Le travail de longue haleine mené au cours de ces deux précédents projets Lynx LIFE a permis de sauver l’espèce de l’extinction en remontant la population de 94 individus en 2002 à 400 lynx de nos jours. Aujourd’hui, les aides se tarissent, mais ce lynx a toujours besoin du soutien des scientifiques et des conservateurs. Il est toujours menacé par la diminution des populations des lapins, qui ont encore chuté de 50% suite à une nouvelle souche de virus hémorragique. Les études révèlent également une hausse importante de la mortalité par collisions routières : 51 lynx ont été tués par le trafic automobile ces trois dernières années.

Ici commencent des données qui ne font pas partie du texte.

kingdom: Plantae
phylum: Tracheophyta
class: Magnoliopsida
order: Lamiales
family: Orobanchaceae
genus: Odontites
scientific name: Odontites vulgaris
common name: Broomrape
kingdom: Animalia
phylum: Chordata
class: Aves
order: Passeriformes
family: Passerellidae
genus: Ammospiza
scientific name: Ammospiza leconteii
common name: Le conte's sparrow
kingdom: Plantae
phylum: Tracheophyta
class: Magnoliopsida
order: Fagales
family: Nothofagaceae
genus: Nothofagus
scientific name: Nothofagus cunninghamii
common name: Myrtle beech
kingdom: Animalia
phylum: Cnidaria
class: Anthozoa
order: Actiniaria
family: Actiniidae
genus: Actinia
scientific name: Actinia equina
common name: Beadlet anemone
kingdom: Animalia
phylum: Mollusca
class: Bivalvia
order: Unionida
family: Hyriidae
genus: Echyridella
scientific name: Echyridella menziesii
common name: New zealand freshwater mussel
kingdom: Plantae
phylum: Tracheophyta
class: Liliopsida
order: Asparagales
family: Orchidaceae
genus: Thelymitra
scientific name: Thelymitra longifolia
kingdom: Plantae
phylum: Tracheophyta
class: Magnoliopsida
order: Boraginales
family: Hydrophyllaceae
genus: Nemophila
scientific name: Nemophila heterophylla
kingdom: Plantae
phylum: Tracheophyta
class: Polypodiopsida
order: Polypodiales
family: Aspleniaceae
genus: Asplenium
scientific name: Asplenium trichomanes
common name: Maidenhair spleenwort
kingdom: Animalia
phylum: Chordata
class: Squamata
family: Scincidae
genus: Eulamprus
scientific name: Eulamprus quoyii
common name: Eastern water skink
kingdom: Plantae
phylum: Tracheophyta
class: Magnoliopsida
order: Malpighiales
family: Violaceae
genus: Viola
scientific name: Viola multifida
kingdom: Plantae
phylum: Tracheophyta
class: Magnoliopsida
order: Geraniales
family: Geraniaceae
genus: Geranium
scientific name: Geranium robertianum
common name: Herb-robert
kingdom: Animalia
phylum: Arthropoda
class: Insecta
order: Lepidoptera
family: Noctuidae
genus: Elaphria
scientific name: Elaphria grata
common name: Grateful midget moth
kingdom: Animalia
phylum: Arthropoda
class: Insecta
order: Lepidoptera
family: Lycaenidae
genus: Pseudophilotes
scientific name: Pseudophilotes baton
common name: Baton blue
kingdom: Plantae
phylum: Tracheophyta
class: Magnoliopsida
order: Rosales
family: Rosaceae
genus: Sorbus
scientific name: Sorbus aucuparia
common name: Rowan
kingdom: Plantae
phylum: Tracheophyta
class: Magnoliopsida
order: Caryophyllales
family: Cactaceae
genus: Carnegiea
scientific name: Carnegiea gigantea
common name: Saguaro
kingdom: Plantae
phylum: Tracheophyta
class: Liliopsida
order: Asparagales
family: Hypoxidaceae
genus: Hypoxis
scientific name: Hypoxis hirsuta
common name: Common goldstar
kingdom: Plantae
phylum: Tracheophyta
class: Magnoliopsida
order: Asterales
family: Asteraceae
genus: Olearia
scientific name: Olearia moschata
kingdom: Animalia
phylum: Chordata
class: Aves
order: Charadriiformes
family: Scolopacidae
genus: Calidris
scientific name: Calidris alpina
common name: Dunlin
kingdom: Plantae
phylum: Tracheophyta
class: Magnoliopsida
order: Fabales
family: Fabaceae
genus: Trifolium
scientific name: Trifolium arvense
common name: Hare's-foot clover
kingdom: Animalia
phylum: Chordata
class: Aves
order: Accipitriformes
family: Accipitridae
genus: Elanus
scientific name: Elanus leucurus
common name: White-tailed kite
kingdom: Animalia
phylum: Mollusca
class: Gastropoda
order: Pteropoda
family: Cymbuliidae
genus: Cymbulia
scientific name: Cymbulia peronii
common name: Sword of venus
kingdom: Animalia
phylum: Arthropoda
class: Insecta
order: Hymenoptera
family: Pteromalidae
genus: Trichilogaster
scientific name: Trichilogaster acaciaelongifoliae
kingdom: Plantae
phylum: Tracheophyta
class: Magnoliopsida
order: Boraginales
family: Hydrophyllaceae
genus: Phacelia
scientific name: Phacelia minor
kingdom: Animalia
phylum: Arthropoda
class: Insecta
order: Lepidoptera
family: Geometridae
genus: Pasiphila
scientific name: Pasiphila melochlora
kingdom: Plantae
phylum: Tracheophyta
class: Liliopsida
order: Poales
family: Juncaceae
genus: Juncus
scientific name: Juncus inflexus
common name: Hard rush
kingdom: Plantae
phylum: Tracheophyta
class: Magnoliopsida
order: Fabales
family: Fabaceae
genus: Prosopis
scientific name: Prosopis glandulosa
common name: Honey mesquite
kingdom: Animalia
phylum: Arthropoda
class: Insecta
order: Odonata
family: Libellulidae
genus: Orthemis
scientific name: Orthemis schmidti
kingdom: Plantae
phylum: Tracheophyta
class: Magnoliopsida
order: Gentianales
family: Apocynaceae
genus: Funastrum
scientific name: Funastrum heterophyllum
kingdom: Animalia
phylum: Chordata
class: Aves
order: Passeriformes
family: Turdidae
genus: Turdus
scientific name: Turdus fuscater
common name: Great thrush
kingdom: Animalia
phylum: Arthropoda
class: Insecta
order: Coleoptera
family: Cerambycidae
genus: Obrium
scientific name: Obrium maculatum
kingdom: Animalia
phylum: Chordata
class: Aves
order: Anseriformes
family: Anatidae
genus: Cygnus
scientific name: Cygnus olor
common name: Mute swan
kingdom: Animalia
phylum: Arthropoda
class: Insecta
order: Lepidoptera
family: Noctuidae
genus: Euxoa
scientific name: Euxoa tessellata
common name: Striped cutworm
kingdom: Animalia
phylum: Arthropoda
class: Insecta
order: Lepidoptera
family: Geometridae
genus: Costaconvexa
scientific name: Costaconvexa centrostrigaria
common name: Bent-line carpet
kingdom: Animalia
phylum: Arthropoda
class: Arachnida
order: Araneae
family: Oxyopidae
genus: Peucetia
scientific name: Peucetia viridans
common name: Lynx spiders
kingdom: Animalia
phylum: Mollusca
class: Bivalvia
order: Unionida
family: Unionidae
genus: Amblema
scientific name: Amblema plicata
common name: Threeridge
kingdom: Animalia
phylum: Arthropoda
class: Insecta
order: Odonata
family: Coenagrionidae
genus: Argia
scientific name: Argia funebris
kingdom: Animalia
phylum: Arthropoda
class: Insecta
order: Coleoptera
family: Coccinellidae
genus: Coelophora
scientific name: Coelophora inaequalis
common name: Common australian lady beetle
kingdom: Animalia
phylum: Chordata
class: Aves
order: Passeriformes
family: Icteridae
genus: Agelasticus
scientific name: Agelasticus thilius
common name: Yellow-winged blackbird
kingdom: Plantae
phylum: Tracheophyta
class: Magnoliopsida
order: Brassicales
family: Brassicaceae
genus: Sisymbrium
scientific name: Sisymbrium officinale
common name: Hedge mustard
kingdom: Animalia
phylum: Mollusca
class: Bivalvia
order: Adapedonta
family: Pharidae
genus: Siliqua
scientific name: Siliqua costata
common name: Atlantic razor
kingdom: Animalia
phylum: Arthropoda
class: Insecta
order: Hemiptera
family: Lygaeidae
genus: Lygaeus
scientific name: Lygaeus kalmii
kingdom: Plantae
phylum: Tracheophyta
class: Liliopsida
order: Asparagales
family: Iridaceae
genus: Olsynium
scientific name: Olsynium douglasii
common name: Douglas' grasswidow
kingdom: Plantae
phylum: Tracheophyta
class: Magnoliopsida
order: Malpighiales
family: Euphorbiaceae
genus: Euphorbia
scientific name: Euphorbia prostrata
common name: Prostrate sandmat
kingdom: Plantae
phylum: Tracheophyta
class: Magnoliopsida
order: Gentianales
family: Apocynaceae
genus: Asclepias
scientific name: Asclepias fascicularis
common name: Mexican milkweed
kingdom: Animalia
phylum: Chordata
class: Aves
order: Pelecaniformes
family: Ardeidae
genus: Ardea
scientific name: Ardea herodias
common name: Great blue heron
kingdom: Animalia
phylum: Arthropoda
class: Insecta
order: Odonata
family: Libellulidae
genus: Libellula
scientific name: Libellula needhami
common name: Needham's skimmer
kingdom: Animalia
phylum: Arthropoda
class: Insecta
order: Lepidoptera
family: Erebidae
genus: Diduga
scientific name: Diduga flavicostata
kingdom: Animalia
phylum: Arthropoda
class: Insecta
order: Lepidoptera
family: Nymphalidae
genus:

La voie de l’écotourisme                                                                            

L’écotourisme est devenu une clé importante afin de développer des programmes de conservation car les fonds européens pour le lynx vont disparaître dans les années à venir. Jusqu’à présent, l’activité d’observation était la seule envisageable, depuis une piste d’accès publique et généralement à longue distance. Depuis un an, des affûts photos ont été mis en place dans un domaine privé de 3000 ha, en partenariat avec le gouvernement espagnol et le WWF Espagne, où les fonds générés par cette activité permettront de maintenir une population viable de lynx (actuellement 4 à 5 lynx sur ce domaine), notamment en favorisant la prolifération des lapins grâce à la création des garennes artificielles. Cette opportunité exceptionnelle offre la possibilité de photographier l’un des félins les plus rares de la planète, sans dérangement ou altération de son comportement naturel. Une activité touristique très limitée qui sert les intérêts d’un animal menacé et fait le bonheur des observateurs, voilà de quoi réconcilier économie et écologie !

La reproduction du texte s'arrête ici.